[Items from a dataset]
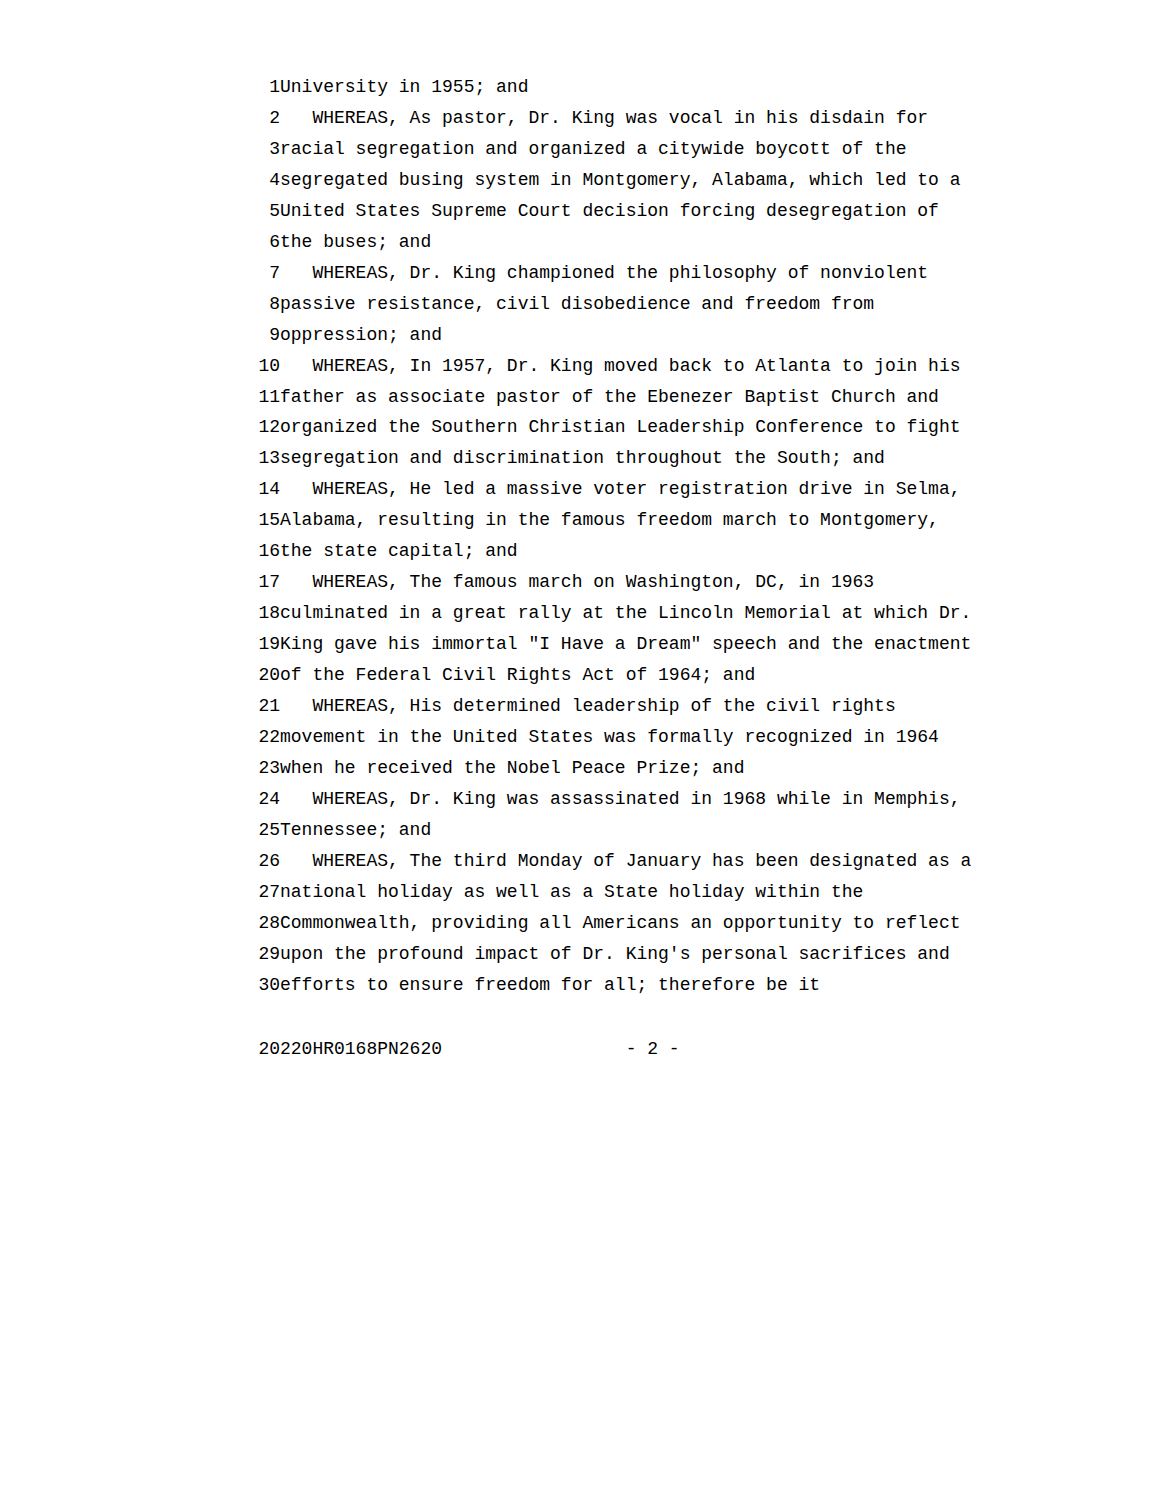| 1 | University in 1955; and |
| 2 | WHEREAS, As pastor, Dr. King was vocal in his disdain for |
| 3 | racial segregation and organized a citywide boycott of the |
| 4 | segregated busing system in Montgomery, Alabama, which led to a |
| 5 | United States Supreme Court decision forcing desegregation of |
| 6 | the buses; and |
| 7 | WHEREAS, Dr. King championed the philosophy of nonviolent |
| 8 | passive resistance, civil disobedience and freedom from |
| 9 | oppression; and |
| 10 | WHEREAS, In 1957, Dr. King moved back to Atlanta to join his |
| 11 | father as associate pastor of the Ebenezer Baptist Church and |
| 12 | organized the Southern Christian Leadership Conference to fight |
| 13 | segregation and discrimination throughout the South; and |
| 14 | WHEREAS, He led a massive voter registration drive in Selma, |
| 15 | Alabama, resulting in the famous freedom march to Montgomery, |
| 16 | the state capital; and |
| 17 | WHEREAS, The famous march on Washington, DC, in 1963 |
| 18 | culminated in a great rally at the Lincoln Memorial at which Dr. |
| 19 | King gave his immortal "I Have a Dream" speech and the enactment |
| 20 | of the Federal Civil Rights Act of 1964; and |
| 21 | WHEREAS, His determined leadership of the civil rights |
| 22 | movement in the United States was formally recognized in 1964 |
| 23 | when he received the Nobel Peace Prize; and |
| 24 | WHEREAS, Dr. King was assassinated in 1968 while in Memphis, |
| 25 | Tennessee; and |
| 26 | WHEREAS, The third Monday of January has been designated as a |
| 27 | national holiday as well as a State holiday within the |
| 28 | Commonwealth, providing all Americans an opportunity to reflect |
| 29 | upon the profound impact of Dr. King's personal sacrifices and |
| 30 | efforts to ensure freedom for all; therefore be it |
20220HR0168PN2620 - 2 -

> [Task requirements]:
Using the entries above, return each line that includes the word "which".

> [Response below]:
| 4 | segregated busing system in Montgomery, Alabama, which led to a |
| 18 | culminated in a great rally at the Lincoln Memorial at which Dr. |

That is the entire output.